Following their cost-cutting trade with the Kings, the Trail Blazers no longer project to have the NBA’s highest tax bill for the 2019/20 season. That honor instead belongs to the Warriors, one of a small handful of teams that will be subject to the league’s more punitive repeater penalties if they’re in the tax at season’s end.
These numbers are fluid and will almost certainly change in the coming months, but here are the current projected luxury tax bills for teams this season, via ESPN’s Bobby Marks (Twitter link):
- Golden State Warriors: $14.99MM
- Portland Trail Blazers: $9.65MM
- Miami Heat: $6.65MM
- Oklahoma City Thunder: $2.3MM
- Houston Rockets: $372K
As Marks point out, the projected payouts for non-taxpaying teams are lower than usual — based on the current figures, non-taxpayers would receive approximately $680K apiece (50% of the total tax payments, split among 25 teams). By contrast, non-taxpayers received about $3.1MM each in 2018/19.
This season looks like it could end up looking more like the 2016/17 campaign, which featured the lowest tax payouts of the decade due to the infamous ’16 cap spike. That cap spike left the Cavaliers and Clippers as the NBA’s only clubs in the tax for that year, resulting in payouts of about $507K apiece for the 28 non-taxpayers.
[RELATED: Recent History of NBA Taxpaying Teams]
The end-of-season payouts for non-taxpayers this season will actually probably end up being even lower than $680K. None of the five projected taxpayers listed above are more than about $6.2MM above the luxury tax threshold, so many of them have a path to potentially getting out of tax territory altogether.
The Thunder and Rockets, in particular, look like candidates to sneak below the tax threshold by moving low-cost trade chips like Justin Patton and Nene. The Blazers could theoretically get there too with a bigger deal involving a player like Hassan Whiteside. It’ll be more of a challenge for the hard-capped Warriors and Heat, but not impossible.

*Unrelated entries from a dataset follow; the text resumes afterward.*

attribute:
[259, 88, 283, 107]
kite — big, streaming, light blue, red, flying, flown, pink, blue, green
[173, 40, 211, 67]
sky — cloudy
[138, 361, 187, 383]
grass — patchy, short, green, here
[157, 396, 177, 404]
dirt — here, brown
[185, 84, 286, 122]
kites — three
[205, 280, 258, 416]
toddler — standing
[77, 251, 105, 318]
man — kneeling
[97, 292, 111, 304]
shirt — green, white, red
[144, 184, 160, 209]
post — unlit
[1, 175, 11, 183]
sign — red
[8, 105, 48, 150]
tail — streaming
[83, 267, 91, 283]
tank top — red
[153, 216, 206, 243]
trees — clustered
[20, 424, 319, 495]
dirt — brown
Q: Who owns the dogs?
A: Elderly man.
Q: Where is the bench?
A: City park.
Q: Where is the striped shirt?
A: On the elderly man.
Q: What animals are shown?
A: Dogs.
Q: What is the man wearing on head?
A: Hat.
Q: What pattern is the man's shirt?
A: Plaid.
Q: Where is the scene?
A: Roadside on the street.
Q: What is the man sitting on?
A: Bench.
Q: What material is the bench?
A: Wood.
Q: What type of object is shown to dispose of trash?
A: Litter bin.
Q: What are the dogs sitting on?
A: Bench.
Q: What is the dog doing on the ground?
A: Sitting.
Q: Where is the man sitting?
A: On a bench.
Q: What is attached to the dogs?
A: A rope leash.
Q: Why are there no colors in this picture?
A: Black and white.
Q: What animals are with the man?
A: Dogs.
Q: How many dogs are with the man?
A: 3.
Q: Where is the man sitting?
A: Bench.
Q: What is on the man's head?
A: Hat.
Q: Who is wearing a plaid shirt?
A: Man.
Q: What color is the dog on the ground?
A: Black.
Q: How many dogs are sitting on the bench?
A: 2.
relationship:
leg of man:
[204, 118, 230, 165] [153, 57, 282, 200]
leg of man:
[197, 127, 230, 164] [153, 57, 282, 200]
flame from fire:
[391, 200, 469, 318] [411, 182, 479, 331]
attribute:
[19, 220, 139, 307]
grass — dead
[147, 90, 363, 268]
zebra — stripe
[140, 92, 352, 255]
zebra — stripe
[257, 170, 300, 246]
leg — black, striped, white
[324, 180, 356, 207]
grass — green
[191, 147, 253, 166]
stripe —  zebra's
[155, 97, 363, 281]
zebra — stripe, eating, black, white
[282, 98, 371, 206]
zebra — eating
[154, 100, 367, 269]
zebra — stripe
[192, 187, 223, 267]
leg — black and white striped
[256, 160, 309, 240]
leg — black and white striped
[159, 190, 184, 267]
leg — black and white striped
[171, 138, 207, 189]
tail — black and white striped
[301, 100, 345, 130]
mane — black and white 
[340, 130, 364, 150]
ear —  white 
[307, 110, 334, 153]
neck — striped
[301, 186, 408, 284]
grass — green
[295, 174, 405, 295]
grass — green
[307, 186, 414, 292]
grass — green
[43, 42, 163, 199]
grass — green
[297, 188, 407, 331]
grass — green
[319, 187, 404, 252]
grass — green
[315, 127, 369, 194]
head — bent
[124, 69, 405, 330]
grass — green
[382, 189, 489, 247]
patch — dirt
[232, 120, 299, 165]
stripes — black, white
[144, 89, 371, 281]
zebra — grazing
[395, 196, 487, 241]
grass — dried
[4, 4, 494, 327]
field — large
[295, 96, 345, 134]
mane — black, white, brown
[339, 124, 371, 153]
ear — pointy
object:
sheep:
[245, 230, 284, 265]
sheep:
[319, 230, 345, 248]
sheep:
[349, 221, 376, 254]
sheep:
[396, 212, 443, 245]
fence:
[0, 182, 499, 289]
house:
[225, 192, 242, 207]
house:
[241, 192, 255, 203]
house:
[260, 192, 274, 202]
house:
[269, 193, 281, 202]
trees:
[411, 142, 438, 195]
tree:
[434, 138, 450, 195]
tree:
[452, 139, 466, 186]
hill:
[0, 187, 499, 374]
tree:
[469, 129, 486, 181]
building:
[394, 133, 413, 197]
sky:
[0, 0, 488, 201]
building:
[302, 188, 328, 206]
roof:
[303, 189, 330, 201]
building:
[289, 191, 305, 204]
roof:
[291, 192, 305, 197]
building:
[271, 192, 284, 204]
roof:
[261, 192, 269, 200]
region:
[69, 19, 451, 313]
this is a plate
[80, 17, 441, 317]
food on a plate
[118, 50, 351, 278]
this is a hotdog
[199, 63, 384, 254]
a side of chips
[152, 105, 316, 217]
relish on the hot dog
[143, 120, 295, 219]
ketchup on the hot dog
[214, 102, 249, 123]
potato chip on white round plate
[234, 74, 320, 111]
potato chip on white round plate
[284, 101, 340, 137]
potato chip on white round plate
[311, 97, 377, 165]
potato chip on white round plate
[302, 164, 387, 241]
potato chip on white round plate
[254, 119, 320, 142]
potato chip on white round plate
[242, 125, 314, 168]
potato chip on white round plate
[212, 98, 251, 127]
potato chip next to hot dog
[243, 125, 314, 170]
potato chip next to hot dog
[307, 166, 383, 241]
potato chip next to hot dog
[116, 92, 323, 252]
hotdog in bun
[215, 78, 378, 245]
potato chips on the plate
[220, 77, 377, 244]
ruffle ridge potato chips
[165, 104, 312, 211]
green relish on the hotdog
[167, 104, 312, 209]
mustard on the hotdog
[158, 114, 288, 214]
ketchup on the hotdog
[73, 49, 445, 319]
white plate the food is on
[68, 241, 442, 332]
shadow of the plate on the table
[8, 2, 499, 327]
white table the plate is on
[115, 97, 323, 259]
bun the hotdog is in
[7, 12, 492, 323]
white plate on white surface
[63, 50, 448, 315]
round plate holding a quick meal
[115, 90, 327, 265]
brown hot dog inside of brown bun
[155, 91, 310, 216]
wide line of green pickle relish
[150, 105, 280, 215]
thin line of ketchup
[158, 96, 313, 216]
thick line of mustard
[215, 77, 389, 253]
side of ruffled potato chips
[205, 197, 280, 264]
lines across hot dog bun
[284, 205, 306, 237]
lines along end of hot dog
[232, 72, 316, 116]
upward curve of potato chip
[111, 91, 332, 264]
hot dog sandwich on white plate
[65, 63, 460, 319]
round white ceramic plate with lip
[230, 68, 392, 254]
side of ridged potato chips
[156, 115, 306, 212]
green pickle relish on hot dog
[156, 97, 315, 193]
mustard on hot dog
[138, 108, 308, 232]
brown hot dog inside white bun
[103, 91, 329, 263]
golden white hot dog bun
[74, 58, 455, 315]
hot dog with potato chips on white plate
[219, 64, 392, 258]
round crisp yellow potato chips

For every team that gets out of the tax, the amount of the league-wide tax payments at season’s end will decrease and the number of non-taxpaying clubs will increase, resulting in a smaller pot to be split among a greater number of franchises. In other words, no non-taxpaying NBA team should be counting on a major windfall from taxpayers at the end of the ’19/20 campaign.